Down 19-10 near the end of the third quarter, State had the ball on UNC's 2-yard line. On fourth down, three UNC defenders chased State quarterback Russell Wilson about 30 yards across the field and 20 yards back before Wilson heaved up what O'Brien has since called a "2-yard Hail Mary."

In a scrum of seven players at the back right corner of the end zone, Searcy jumped and with his out-stretched right hand tipped the pass - which would have sailed about three yards out of bounds - back into play.

State receiver Owen Spencer, in the right place at the right time, caught the ball for the touchdown. Less than 2 minutes later, State scored on a punt return, and went ahead for good in a 29-25 win.

1) Touchdown Anytime

T.A. McLendon earned the nickname, "Touchdown Anytime" for his prolific scoring ability (178 touchdowns) at Albermarle High School and had 27 touchdowns in his first two seasons at N.C. State in 2002 and '03.
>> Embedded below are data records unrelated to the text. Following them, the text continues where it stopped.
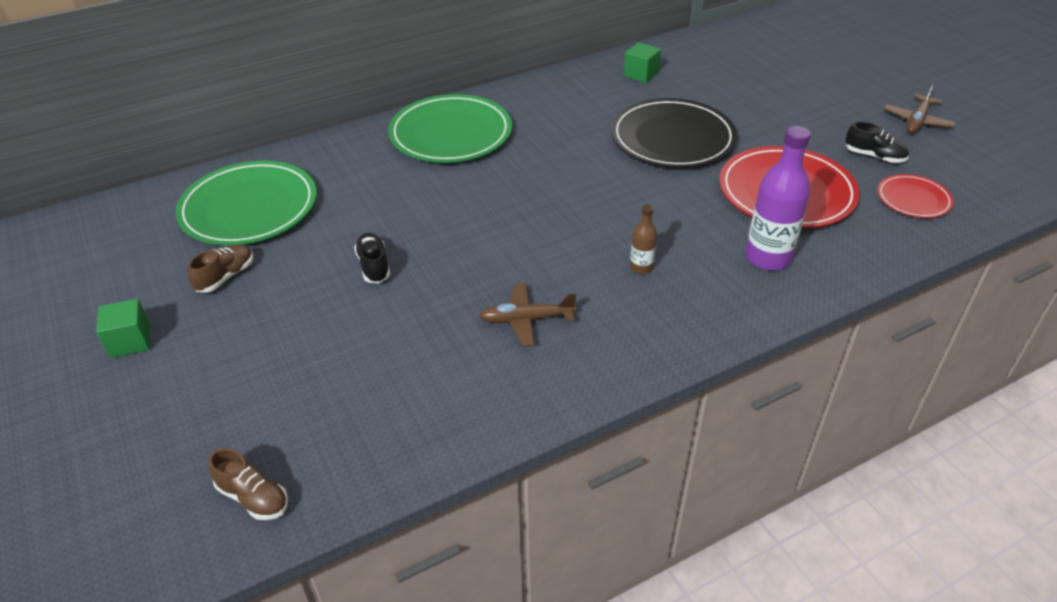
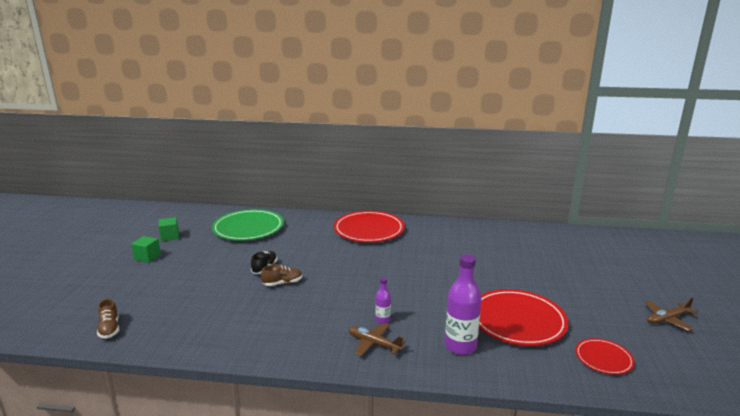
camera: 35 degrees right, 20 degrees down
(226, 277) = (207, 249): brown shoe -> brown shoe (282, 283)
(451, 133) = (369, 230): green plate -> red plate
(526, 319) = (297, 317): brown plane -> brown plane (374, 344)
(641, 74) = (504, 236): green cube -> green cube (170, 236)
(641, 267) = (383, 320): brown bottle -> purple bottle
(672, 138) = (482, 270): black plate -> none
(874, 156) = (605, 326): black shoe -> none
The touchdown that McLendon didn't score, at the end of the 2004 game at UNC - a 30-24 Tar Heel victory - was at the heart of one of the most disputed endings in the rivalry and one of the main reasons instant replay was adopted by the ACC a year later.

Down 30-24, State had the ball on UNC's 3-yard line. McLendon broke through the line of scrimmage and fell towards the end zone. Head linesman Mike Owens, coming from N.C. State's sideline, jogged toward the pile and signaled touchdown. The points were put on Kenan Stadium scoreboard.
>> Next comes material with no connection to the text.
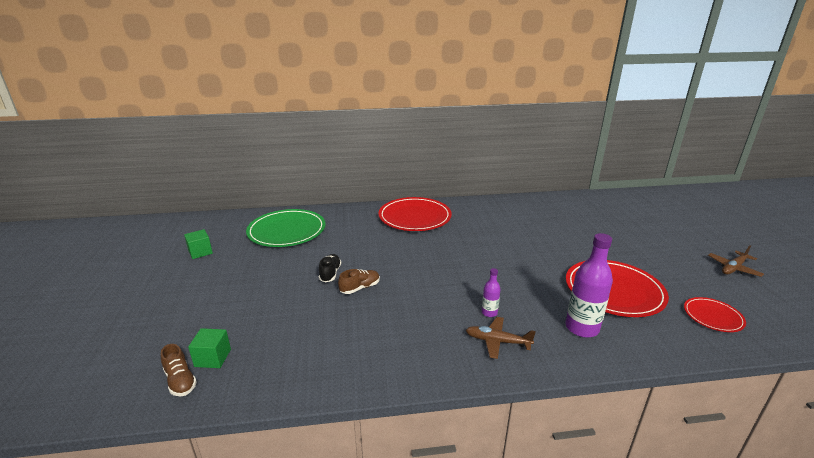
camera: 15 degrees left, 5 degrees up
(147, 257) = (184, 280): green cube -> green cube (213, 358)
However, line judge Rick Page sprinted from the North Carolina sideline and chaos ensued. After a long huddle by the officials, referee Jim Knight ruled McLendon down at the 1 and asked for 14 seconds to be put on the game clock.

On the next play, UNC defensive tackle Khalif Mitchell broke through State's backfield, hit McLendon and popped the ball into safety Kareen Taylor's arms, securing the win and propelling the Tar Heels to a 6-5 regular-season finish, under John Bunting. The Wolfpack finished 5-6 finish under Chuck Amato.

Bunting went 4-2 against the Wolfpack, winning his final three games in the series. Amato was 3-4 vs. the Heels, going 3-1 with quarterback Philip Rivers and winless without him.